Is the problem that we are identifying primary concern with desire? I may want to be a pirate, but that isn’t a primary concern, though it may indicate some primary concerns. Literature is wonderful in that it can give a form to desire, even those desires that are considered immoral, even those desires that actually are immoral. It does seem to me that desire and primary concern approach each other only through a process of clarifying desire, and that literature can perform a moral function by helping along that process.
The primary concerns/desires I am talking about are freedom of movement, sex/love, food, property. According to WP, they are associated respectively with the following “variations”: the Mountain, the Garden, the Cave, and the Furnace.
You may desire to be a pirate, but that’s not a primary concern.
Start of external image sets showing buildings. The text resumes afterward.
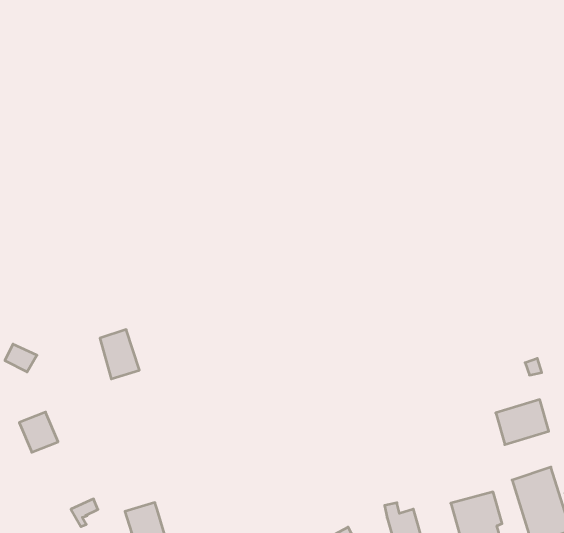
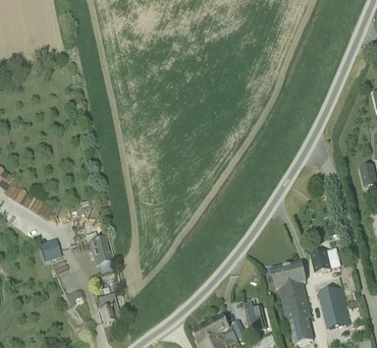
building: [100,330,139,379] -> [91,237,112,265]
building: none -> [270,262,307,303]

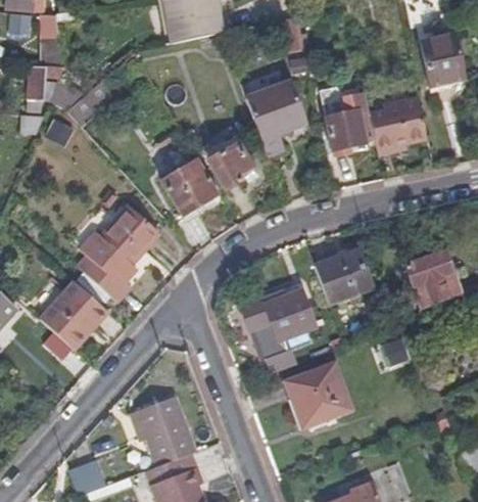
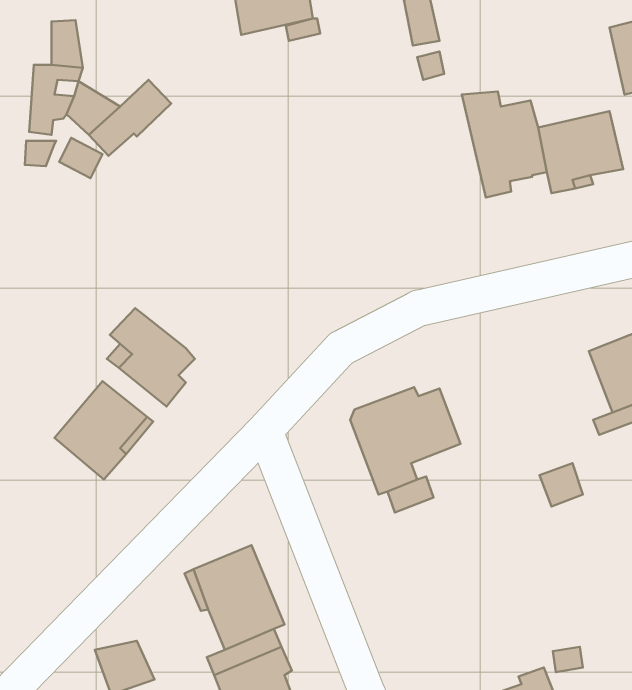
building: [249,87,309,162] -> none
building: [203,138,250,189] -> none
building: [163,157,221,221] -> none
building: [101,208,154,261] -> none
building: [317,247,373,302] -> none
building: [287,364,351,425] -> none

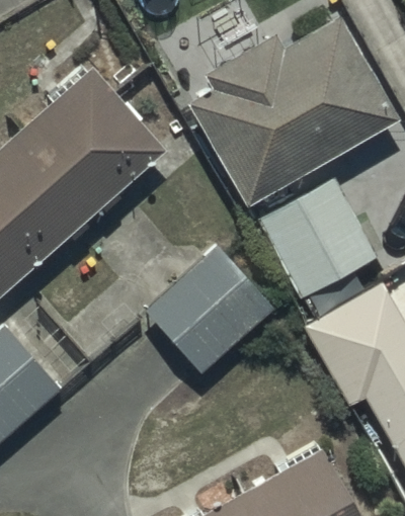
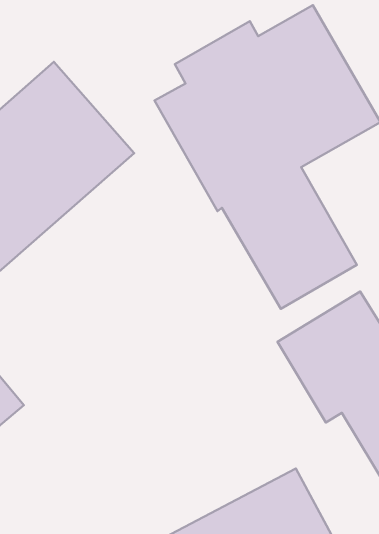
building: [149,246,278,374] -> none

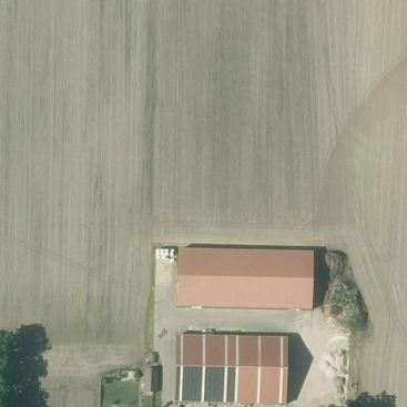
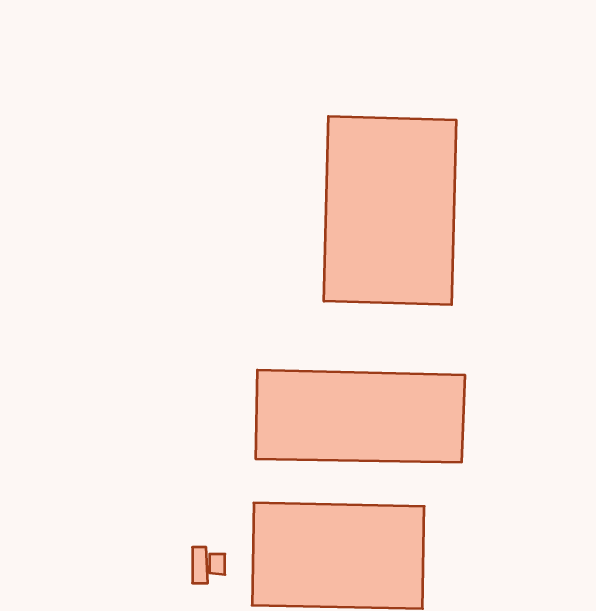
building: none -> [324,116,456,305]

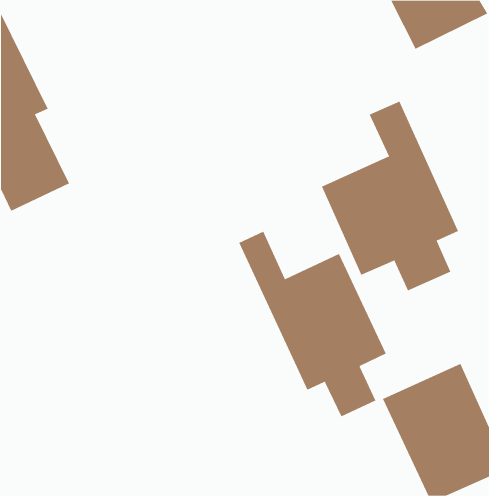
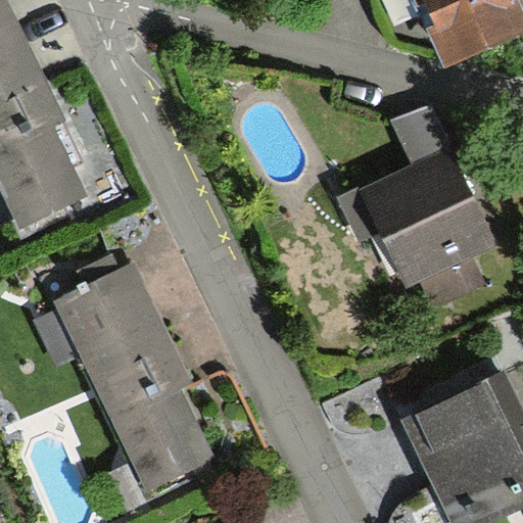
building: [239,231,387,417] -> none
building: none -> [42,259,210,487]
However, pirates may be rendered metaphorically (via the extra-moral principle of “demonic modulation”) to represent a free society, which *is* an expression of primary concern.
I’m writing on the fly on my busiest teaching day, Clayton, so I’m sorry for the brevity of my responses.
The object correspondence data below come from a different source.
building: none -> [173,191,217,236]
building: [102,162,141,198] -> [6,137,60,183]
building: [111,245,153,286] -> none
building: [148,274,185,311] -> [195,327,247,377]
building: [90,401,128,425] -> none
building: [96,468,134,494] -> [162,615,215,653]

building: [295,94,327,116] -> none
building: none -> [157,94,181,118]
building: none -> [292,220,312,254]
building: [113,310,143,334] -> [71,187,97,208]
I think you’re right that literature performs a moral function by helping along the process of clarifying desires by way of primary concerns. If you (that is, anyone) thought that being a pirate were going to fulfill your primary concern for freedom, then it’s clear that you’ve got an awful lot to learn about pirates — and about the range of literary relations to them. As Wilde nicely observes, the realism of life detracts from it as a subject of art. He also said, of course, that there are no moral or immoral books; books are either well written or badly written. This is undeniably a man who deeply appreciated the aesthetics of morality — or, rather, how the moral may be approached through the apprehension of beauty. And, as Frye puts it in WP, the more spiritual that apprehension becomes, the more beauty will be understood to be the fulfillment of primary concern (for everyone, everywhere, without notable exception), and the more ugliness will be recognized as the denial of it. A starving child is not ugly. It is, rather, ugly that any child be allowed to starve anywhere, anytime, under any circumstances.
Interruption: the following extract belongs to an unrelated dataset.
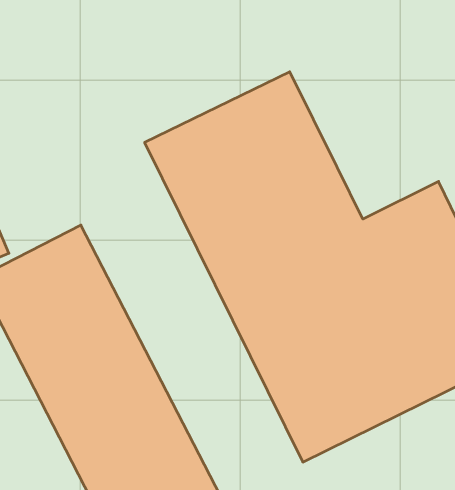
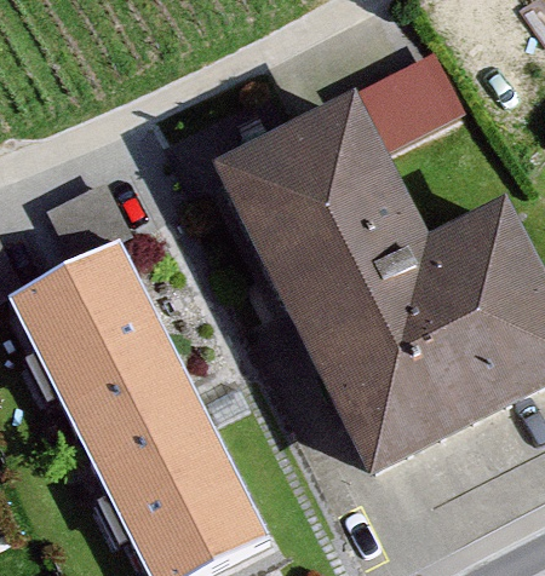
building: none -> [351,47,465,144]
If that sounds self-evident, then consider this: the loony right in the US, led by the execrable Rush Limbaugh, is all over Obama for “responding too quickly” to the crisis in Haiti. The racism here of course is overt by this point. But it also follows that these are the kinds of people who are content that unspeakable suffering go on in places like Haiti as long as it advances the narrowest, least constructive imaginable political agenda. And it’s not like this is a rarity in everyday human life.
Ideology always seems to be hiding at its centre an angry and hungry volcano god demanding human sacrifice. Literature is our one sure stay against that.